I’m sure that sounds far better than a barely present partner who hardly listens to you when they do. Phubbing — unintentionally snubbing someone in favour of your phone — is, after all, a very real phenomenon.
I can see it, but I’m not keen on it. Not because I’m judging those who use AI companions — like I say, it’s not hard to see why it happens. But I’m quite a big fan of human relationships. Yes, they are flawed and messy, but they are, y’know, human.
The mess comes part and parcel with that.
You could argue what’s the harm in AI companions if people are less lonely?
But evidence says that AI does not alleviate loneliness.
When MIT analysed millions of ChatGPT messages, it found that the higher the use, the lonelier those users were. They also found that, because AI companions fulfil our every need without preferences of their own, they are training humans to have unrealistic expectations of real relationships.
The ramifications are huge — far too big to unpack in this essay — but in essence, we’re talking about humans being less able to do what’s kept us alive for the last 300,000 years. Effectively communicating and co-existing with other humans.
Here’s something else. A study of 1,100 AI companion users found that “heavy emotional self-disclosure to AI was consistently associated with lower wellbeing.”
So we are in a spiral. We are lonely, thus we turn to AI for companionship, which in turn worsens the loneliness.
It’s hard to know where to go from here, but I can bet my bottom dollar you won’t find the answer in a chatbot.
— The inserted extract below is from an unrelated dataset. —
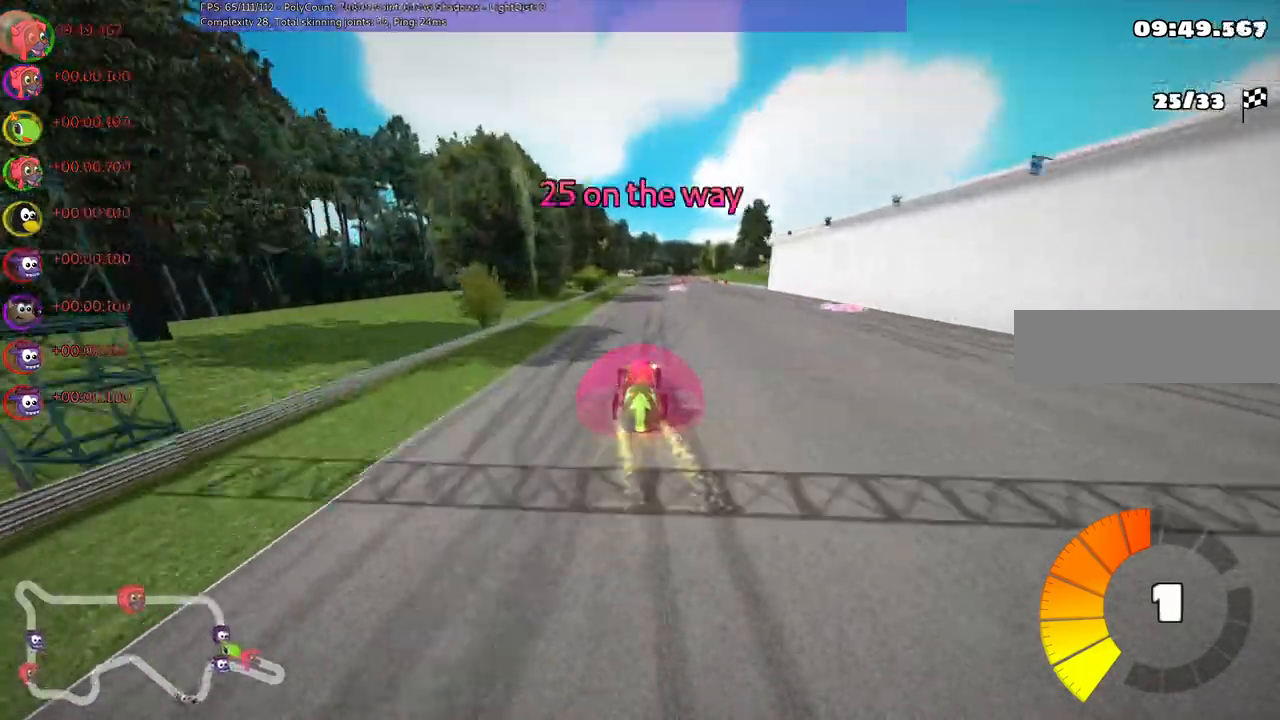
{"keys": ["left", "m", "right", "up"], "events": [[100, "right", "down"], [400, "right", "up"], [433, "left", "down"], [433, "m", "down"], [500, "right", "down"]]}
You might, however, find it in another human.
Author and organisational psychologist at Wharton, Adam Grant, has some pertinent advice:
As human beings, one of our fundamental motives is to matter. Mattering is not just about feeling valued by others — it’s also about feeling that we add value to others. We need to know that our actions make a difference.
[…]
In healthy relationships, we give as much as we receive. In AI exchanges, we can receive endless streams of information and affirmation, but we have nothing to give back. No matter how good large language models become at simulating care, they’ll never substitute for real relationships, because they have no needs to care for.
AI can never effectively simulate what it means to be human because it can’t reciprocate. It essentially goes against what humans are evolutionarily designed for — reciprocal relationships with real-life flesh-and-blood humans.
Banishing loneliness can only happen through cultivating human relationships — no easy feat when simply existing is a tough gig right now. It’s so much easier to turn to our phones and fire up an AI companion app.
That may be. But the best parts of life — the ones that put gas in the tank, and make you feel something good and whole— are rarely the easiest to execute.
It’s not hard to see how using AI for companionship has become so popular. Our villages were burned down long ago in favour of individualism and consumerism, and AI companionship taps into both of those.
Our need for connection, however, is just as strong as it’s ever been. We needed it in 2021, one year BC (Before ChatGPT), just as much as we need it now.
We are not going to find true connection in AI companionship bots, however comfortable and easy they may feel. To throw our hands up and declare that this is how it is now — or — it’s better lonely people have something to talk to, is only addressing the symptom, not the problem.
We may be an increasingly isolated society that lives more online than off, but we are still a human society that craves real interactions.
Finding them may be difficult, but I’m determined to do the work in that respect. Yes, humans can be the most frustrating beings to interact with, but I’d far prefer to take messy human relationships over perfect AI ones.
Not because I am anti-AI, but because I am pro-human.
I want to keep that humanity alive for as long as I can.